* Task prompt: Tally the lines below that contain the word "autorisation", then give the tally alone.

* Input material:
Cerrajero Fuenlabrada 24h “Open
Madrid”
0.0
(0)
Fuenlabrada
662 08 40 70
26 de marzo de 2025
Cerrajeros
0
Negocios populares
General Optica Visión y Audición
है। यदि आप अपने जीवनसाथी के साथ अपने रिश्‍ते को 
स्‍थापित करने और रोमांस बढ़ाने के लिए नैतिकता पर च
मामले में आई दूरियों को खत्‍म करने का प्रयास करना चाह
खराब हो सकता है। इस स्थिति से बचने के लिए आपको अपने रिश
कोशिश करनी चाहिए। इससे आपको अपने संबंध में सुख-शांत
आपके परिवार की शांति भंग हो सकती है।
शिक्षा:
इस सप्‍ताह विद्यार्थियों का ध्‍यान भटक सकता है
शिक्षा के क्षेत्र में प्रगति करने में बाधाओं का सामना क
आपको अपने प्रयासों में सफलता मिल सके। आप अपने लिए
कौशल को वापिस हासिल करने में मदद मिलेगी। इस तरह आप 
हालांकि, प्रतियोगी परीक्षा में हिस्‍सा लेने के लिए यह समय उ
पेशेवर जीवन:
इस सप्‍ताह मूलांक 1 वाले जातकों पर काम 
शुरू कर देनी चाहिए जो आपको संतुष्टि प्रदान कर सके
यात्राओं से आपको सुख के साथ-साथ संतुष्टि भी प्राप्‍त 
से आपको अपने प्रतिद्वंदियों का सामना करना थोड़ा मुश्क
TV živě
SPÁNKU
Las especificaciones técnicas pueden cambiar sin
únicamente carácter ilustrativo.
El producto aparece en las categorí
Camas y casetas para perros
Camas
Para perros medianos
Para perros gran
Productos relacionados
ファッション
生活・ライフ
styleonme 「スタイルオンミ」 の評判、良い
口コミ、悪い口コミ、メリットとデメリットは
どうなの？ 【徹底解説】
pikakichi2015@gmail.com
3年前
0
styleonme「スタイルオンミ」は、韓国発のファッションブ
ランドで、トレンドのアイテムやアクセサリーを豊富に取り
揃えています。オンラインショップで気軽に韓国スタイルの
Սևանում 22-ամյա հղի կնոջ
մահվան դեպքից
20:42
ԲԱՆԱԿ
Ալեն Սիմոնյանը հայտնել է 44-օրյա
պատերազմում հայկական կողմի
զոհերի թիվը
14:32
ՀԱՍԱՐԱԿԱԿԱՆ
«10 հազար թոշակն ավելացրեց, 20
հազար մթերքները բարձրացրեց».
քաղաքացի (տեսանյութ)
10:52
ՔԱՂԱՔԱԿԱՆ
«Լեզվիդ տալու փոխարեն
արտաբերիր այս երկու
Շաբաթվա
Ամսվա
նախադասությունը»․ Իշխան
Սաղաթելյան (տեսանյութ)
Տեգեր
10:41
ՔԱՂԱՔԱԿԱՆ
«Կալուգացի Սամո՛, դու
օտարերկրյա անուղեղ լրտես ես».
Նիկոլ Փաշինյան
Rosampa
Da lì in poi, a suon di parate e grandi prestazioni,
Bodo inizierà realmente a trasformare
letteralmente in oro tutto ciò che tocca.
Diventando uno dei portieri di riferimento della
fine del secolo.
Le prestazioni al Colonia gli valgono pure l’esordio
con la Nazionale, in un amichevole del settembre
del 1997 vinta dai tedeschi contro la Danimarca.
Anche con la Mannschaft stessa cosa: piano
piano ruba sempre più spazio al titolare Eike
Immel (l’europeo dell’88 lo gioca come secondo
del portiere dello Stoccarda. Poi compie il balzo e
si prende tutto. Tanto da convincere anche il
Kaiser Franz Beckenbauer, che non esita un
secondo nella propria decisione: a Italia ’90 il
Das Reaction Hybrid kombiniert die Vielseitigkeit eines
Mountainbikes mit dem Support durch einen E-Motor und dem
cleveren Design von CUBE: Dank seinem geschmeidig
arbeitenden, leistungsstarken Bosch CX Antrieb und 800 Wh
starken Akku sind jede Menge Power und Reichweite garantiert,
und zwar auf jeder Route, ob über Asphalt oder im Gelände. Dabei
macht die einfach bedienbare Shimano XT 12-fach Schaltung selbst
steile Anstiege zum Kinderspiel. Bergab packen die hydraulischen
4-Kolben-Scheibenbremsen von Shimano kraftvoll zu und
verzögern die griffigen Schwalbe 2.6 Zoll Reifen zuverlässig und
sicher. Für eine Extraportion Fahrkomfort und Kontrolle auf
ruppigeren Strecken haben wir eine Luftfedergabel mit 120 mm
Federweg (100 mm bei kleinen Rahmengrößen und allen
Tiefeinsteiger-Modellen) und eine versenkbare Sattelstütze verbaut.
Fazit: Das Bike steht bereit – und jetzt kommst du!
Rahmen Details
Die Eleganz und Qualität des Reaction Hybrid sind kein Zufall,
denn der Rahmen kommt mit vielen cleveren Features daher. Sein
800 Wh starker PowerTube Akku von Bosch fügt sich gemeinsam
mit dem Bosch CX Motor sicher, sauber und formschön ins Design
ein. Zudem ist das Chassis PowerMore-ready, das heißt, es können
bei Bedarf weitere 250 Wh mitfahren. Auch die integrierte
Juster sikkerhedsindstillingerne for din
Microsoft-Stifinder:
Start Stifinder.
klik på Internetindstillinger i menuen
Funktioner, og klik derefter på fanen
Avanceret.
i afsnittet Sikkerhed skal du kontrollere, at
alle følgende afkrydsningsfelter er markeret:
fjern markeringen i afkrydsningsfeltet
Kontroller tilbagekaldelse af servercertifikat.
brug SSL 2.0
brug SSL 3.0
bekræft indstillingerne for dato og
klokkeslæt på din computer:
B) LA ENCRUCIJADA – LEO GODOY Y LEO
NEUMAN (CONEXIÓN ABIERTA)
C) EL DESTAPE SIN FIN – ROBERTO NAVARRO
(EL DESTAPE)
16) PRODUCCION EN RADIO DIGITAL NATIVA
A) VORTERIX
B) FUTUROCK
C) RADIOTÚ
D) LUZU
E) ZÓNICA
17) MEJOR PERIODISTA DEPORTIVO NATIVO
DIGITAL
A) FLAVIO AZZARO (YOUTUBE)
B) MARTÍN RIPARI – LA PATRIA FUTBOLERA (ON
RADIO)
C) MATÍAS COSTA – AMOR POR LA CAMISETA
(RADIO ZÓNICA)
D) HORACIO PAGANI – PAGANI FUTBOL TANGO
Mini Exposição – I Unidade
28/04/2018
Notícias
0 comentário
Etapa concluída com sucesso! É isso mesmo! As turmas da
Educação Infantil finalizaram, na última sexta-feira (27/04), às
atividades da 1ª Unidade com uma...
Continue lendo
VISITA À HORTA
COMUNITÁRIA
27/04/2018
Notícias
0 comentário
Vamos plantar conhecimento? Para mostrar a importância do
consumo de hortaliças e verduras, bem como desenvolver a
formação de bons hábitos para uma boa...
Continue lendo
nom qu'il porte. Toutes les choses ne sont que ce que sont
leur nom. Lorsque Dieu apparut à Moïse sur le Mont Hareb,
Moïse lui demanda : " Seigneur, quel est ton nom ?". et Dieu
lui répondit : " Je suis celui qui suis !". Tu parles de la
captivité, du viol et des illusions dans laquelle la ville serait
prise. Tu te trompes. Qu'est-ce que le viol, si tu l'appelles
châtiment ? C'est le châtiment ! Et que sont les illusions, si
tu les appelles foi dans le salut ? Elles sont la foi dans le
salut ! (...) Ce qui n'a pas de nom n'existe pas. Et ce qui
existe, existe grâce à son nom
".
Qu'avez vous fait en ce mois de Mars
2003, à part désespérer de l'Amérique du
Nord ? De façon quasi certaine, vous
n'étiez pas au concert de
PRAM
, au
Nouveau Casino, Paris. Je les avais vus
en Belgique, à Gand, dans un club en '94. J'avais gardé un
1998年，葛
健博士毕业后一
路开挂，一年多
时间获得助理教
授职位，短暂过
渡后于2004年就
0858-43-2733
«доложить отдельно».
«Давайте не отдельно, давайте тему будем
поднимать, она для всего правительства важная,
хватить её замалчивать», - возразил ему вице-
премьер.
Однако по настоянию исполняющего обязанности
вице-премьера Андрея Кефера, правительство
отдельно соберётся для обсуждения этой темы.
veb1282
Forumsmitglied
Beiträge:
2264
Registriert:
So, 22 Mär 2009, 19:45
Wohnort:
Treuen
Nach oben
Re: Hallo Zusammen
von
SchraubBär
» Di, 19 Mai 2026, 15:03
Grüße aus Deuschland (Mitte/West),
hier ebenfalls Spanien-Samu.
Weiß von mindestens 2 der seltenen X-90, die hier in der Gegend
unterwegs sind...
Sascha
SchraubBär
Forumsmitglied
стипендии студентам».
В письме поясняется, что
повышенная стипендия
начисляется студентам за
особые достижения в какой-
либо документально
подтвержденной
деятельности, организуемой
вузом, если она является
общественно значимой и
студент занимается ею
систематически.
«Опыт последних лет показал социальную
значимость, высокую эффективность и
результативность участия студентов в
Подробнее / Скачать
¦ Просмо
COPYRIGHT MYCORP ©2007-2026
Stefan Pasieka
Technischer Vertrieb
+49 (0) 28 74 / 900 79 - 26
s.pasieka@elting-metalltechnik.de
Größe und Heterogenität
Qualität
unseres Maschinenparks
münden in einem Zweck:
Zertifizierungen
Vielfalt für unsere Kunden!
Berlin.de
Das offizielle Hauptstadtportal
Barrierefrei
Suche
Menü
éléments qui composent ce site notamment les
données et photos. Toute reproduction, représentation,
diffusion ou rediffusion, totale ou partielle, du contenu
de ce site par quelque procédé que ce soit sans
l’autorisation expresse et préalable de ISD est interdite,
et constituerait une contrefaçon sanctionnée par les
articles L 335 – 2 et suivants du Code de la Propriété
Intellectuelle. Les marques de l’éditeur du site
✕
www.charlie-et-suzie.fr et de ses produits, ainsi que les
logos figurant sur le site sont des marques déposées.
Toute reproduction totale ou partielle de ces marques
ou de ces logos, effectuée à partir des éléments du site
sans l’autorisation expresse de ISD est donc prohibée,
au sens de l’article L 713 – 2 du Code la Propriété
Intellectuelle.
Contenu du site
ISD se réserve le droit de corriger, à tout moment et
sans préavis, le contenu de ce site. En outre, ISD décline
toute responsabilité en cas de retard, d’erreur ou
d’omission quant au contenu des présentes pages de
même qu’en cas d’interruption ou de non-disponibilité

* Solution for this task: 2